Vision Algorithms for Mobile Robotics

🚧 Under Construction 🚧

C++ implementation of the exercises of the "Vision Algorithm for Mobile Robotics" at ETH Zurich (The Course Website).

If there are any questions, feel free to open an issue in this github repository.

requirements

Developed on Ubuntu 20.04
docker
Nvidia docker container runtime and
Nvidia GPU and latest Nvidia driver compatible with cuda 11.4 (tested with driver 470)
- I only know how to run a GUI application within docker with NVIDIA GPUs.
- I have also started to implement the algorithms with CUDA as well.
  - DISCLAIMER: I am only learning GPU Programming and CUDA.
Python 3 and pip
NO MATLAB:
- The official course is doing all the exercises in MATLAB and since I do not have MATLAB License, I am doing it in C++. The second reason is, all the jobs in robotics require strong C++ knowledge, so I am practicing C++.
The following libraries are used and already installed in the Docker Image:
- Eigen library for linear algebra.
- OpenCV and VTK only for reading, writing of image/video files and 2D/3D visualization.

setup and build docker images

cli.py is a helper command line tool to build and run docker image.

BRIEF A: Print the entries below word for word, beginning at the line that contains "Now for the attendee <box>576,240,663,358</box>, in" and continuing through the final line of the entries.

MATERIAL FOR THIS TASK:
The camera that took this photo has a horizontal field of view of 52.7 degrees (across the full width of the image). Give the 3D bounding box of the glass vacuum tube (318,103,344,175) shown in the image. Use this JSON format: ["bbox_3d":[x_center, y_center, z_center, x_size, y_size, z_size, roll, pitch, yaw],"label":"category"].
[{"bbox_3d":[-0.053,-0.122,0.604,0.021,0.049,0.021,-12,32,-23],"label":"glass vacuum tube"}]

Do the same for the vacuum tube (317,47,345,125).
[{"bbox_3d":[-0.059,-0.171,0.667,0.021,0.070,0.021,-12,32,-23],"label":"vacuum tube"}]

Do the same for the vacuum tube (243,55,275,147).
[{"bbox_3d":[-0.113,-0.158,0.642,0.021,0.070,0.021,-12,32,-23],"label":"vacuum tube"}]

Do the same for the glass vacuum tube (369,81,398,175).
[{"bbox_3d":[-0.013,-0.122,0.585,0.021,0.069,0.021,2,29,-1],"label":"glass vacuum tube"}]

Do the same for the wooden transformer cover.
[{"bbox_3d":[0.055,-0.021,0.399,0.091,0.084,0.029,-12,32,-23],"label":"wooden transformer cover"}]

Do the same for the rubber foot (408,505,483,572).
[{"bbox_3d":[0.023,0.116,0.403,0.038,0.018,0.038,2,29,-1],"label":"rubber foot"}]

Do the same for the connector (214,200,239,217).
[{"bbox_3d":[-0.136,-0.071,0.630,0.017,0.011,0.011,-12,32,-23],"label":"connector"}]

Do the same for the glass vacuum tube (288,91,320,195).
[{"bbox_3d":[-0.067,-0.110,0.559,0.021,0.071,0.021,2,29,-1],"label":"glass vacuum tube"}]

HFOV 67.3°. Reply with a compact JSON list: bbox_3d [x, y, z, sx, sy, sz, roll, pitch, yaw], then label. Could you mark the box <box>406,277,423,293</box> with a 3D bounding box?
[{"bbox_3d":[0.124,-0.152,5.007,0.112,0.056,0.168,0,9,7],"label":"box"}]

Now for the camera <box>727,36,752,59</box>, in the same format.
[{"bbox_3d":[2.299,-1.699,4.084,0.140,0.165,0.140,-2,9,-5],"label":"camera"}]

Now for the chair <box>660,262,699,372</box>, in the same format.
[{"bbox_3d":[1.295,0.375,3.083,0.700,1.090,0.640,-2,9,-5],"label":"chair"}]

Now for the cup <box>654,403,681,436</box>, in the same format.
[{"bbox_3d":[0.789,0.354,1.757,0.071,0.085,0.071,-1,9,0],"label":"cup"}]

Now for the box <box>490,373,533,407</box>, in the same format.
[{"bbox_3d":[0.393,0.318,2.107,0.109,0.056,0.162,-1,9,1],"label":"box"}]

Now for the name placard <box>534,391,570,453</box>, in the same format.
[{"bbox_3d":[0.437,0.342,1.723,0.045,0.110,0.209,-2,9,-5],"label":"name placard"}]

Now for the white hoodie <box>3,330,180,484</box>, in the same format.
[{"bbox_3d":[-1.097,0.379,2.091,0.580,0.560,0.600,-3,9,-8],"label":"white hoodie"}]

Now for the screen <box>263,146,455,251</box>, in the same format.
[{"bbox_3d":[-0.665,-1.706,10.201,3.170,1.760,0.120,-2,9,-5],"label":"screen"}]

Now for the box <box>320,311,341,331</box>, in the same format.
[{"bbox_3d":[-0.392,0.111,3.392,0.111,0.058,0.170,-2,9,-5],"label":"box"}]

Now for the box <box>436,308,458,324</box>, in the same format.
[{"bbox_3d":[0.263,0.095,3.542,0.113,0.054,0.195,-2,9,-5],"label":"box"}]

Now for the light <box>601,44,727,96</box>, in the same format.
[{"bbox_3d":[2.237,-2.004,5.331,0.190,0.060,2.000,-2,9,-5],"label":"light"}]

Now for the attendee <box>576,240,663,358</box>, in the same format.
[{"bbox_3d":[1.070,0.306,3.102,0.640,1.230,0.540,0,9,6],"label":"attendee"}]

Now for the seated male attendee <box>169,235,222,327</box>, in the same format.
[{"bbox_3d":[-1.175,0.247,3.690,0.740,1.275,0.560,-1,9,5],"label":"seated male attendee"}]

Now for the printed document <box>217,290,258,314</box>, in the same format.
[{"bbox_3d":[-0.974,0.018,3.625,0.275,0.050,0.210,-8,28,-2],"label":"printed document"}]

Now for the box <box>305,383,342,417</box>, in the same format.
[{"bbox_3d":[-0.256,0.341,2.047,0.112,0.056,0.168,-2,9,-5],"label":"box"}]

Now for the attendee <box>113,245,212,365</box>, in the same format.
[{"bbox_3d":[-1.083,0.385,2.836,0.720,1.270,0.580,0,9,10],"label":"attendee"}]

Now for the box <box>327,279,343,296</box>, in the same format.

BRIEF B: Output, word for word, the part of the Vision Algorithms page that begins at the words "Developed on Ubuntu" and stops after the words "CUDA as well.".

ANSWER AREA A:
Now for the attendee <box>576,240,663,358</box>, in the same format.
[{"bbox_3d":[1.070,0.306,3.102,0.640,1.230,0.540,0,9,6],"label":"attendee"}]

Now for the seated male attendee <box>169,235,222,327</box>, in the same format.
[{"bbox_3d":[-1.175,0.247,3.690,0.740,1.275,0.560,-1,9,5],"label":"seated male attendee"}]

Now for the printed document <box>217,290,258,314</box>, in the same format.
[{"bbox_3d":[-0.974,0.018,3.625,0.275,0.050,0.210,-8,28,-2],"label":"printed document"}]

Now for the box <box>305,383,342,417</box>, in the same format.
[{"bbox_3d":[-0.256,0.341,2.047,0.112,0.056,0.168,-2,9,-5],"label":"box"}]

Now for the attendee <box>113,245,212,365</box>, in the same format.
[{"bbox_3d":[-1.083,0.385,2.836,0.720,1.270,0.580,0,9,10],"label":"attendee"}]

Now for the box <box>327,279,343,296</box>, in the same format.

ANSWER AREA B:
Developed on Ubuntu 20.04
docker
Nvidia docker container runtime and
Nvidia GPU and latest Nvidia driver compatible with cuda 11.4 (tested with driver 470)
- I only know how to run a GUI application within docker with NVIDIA GPUs.
- I have also started to implement the algorithms with CUDA as well.